E cominciò ad amare i fili d’erba, a ringraziare i fiori per il loro
profumo, e provò compassione per quel fiore che una mano
reciderà, per l’insetto fastidioso che qualcuno ucciderà.”
Questo è trovato scritto, sul muro di una cascina,
come un geroglifico antico, un foglio perduto
da un bambino.
E voi che nel giorno di festa, non sapete che fare,
e vagate dubbiosi per i campi, lasciatevi sedurre
dalla meraviglia,
ritrovate il vostro antico spirito della semplicità, raccogliete
un filo d’erba e soffiate in lui il vostro umile respiro.
Allora forse le radici della vostra carne saranno unite
alla vostra anima, e le cose che non si possono vedere
con gli occhi,
e i sentieri nascosti, e le rogge cosparse dall’erba,
e i ricordi perduti nei cassetti segreti, non saranno più
oscuri silenzi, e non sarete più ciechi alla luce.

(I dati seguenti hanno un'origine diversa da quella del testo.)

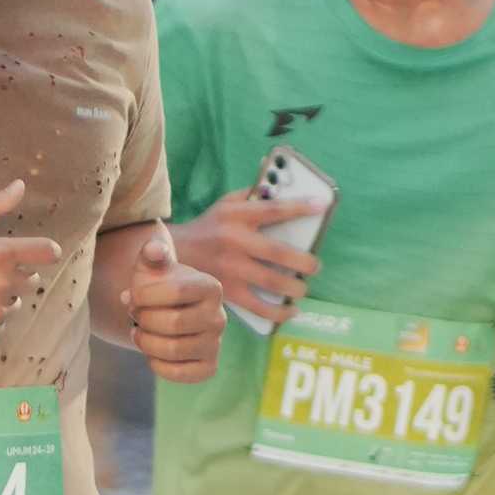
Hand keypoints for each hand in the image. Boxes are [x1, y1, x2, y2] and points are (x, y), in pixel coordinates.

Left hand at [121, 228, 226, 383]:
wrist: (162, 312)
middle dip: (143, 320)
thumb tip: (154, 249)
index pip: (176, 292)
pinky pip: (179, 374)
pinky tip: (151, 352)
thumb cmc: (156, 286)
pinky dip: (157, 364)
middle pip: (173, 324)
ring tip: (139, 332)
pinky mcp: (209, 367)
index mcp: (211, 286)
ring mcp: (216, 343)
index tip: (130, 296)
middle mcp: (219, 316)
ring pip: (173, 350)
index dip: (144, 296)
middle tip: (135, 316)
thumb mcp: (151, 266)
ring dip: (145, 343)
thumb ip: (152, 253)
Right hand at [174, 190, 321, 322]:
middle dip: (305, 261)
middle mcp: (235, 241)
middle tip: (315, 266)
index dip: (300, 207)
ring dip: (295, 288)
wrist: (172, 253)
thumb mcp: (226, 204)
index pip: (274, 209)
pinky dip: (278, 313)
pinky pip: (258, 306)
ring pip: (272, 282)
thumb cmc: (209, 226)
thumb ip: (252, 194)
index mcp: (237, 215)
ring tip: (302, 288)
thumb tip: (278, 181)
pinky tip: (291, 311)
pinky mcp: (227, 291)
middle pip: (279, 252)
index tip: (322, 205)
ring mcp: (231, 269)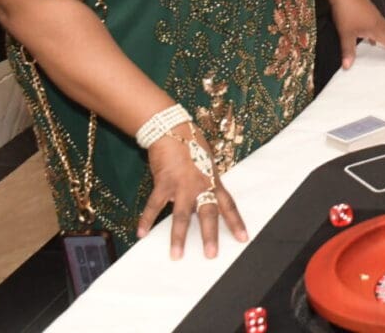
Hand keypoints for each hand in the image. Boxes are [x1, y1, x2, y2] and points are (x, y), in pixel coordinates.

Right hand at [137, 124, 246, 258]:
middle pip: (208, 214)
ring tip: (176, 255)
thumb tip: (207, 197)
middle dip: (210, 236)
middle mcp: (201, 185)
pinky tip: (141, 233)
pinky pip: (154, 205)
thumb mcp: (207, 163)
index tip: (243, 238)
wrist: (173, 129)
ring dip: (178, 237)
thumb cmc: (192, 144)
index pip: (228, 205)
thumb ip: (207, 182)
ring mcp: (182, 185)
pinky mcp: (164, 183)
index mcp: (213, 181)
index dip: (236, 222)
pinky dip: (146, 220)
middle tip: (211, 255)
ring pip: (181, 215)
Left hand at [327, 0, 384, 70]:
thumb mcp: (345, 33)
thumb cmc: (346, 11)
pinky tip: (375, 40)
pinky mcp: (370, 12)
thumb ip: (348, 50)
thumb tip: (348, 66)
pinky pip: (382, 26)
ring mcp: (376, 16)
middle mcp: (380, 23)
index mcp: (377, 29)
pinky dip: (384, 34)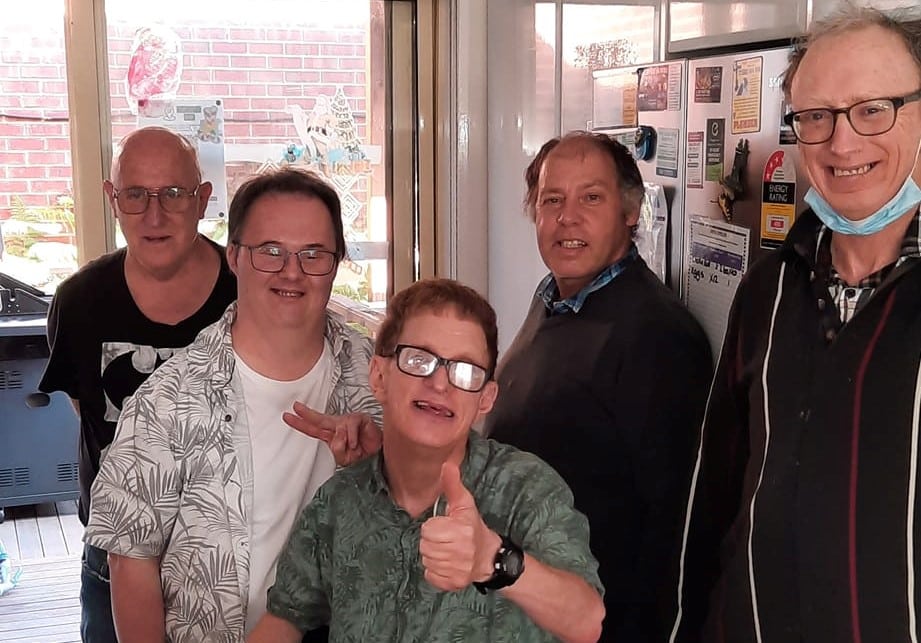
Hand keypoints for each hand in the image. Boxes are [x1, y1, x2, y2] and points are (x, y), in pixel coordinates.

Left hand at [282, 402, 381, 466]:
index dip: (300, 423)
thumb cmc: (361, 454)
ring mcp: (348, 421)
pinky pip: (351, 427)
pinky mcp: (360, 419)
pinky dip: (352, 438)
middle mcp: (337, 426)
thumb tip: (337, 436)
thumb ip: (337, 449)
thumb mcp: (344, 458)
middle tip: (296, 407)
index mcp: (331, 435)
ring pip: (337, 429)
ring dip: (344, 442)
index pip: (312, 428)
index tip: (287, 416)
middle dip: (307, 414)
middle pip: (319, 419)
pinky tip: (356, 444)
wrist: (378, 455)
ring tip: (353, 449)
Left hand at [419, 462, 500, 591]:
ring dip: (433, 556)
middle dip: (432, 541)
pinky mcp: (455, 583)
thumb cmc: (472, 526)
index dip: (433, 527)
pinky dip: (435, 571)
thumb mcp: (464, 504)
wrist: (488, 555)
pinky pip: (431, 576)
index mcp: (461, 529)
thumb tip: (447, 464)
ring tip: (447, 550)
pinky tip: (447, 564)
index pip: (428, 530)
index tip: (444, 526)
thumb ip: (453, 485)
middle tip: (445, 539)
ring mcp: (459, 570)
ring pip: (427, 561)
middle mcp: (461, 551)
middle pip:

Risvegliate il bambino che in voi ancora trema per i vostri
adulti capricci, per le vostre maledette paure,
io vi dico:- vivete!
Come angeli? No, non come angeli, ma più che angeli,
vivete come si vive un abbraccio dato al tuo compagno
nel cammino, come anche a quello incontrato per caso
sullo stesso sentiero.
E quanto avrete nei polsi duri e forti, le carezze e forza
per aiutare, non nascondete nulla, non vi
appartate coi
vostri bambini che hanno perso la luna.
Domandate loro cosa vogliono dal destino
una casa vecchia con un giardino,
o una vita di stupore e meraviglia?
La risposta la sa bene il bambino che eravate allora!
e la sapete bene pure ora, dunque non imbrogliateli, ma soprattutto
non imbrogliatevi, non è bello fare brutta figura.
Fate quando come si chiude il proscenio, e dietro le quinte,
portate le vostre miserie nascoste, ma solo quel tanto che
il compagno vedendo una matita, un colore, un foglio,
un libro, una sedia, uno scanno, una trottola, la ruota che gira,
il vecchio gilera da riparare, il piccolo falegname
o il meccano,
il compagno esclami:- Gesù ma non è cambiato
proprio niente! E allora giochiamo!
Divina è la terra e tutto ciò che contiene, io sono divino,
la marmotta, il topo innocente, il pettirosso, il gatto felino
ogni anima che necessita di un respiro,
e ogni roccia e sasso e metallo, e fiore ed erba,
e cucciolo di animale e di fiore e di erba, e ogni più piccolo
grano di sabbia, tutto è divino e assolutamente buono.
Da quando hai varcato il confine fra il tuo petto sicuro,
e la forza di un pastore maremmano, e ai camminato
come in una falla del tempo, sospeso come il bruco
nella crisalide, attraversando il tunnel della notte sempre
più notte, hai veduto la paura di qualcosa che non hai
ancora. Il futuro.
E forse hai una compagna semplice, e dei figli che non conosci
ancora, e una cerchia di amici tanto per, e non hai un cuore
dove appoggiare il tuo capo, e sapere che lì sei al sicuro.
Ma la vedi ora, per la tua prima volta la terra! E come fai
a non amarla e a non averne paura?
Se chiudi gli occhi e la immagini è bella, ma se li apri è una
vecchia zitella.
La zitella non ama e non figlia, e terra morta, non frutta.
La terra invece è una famiglia feconda, vuoi sapere di quali
frutti s’adorna?
Zucche, fagioli, cavoli e cipolle, l’aglio medicamento strepitoso,
il peperone, le coste, il radicchio, la borragine, carciofi, cardi
salvia e rosmarino, lattuga, canasta, crauti, polenta e vino.
E tutti i frutti del paradiso.
Dice il contadino mancato, nei giorni di festa,
dice in segreto al suo cuore,
è mia questa terra che non ho saputo ascoltare, sono giunto
fino a lei passando per sentieri che non ho considerato.
Ma ho imparato ad ascoltare il più tenue fruscio di una foglia
che cade.
E ora so che quando cade una foglia, è tutto l’universo che cade.
Ma io non piango per questo, io per questo chiudo gli occhi e sorrido.
Mi chiamo Giuseppe Scolese, vivo a Busto Arsizio, non sono proprio un ragazzo anagraficamente, ho 65 anni, scrivo poesie da almeno 55 anni, brevi racconti, dialoghi teatrali e faccio teatro da 17 anni. Vi mando questa mia poesia, e i miei saluti. ” Scrivere, leggere, recitare, sono cose preziose per chi vuol sempre imparare ” buona vita.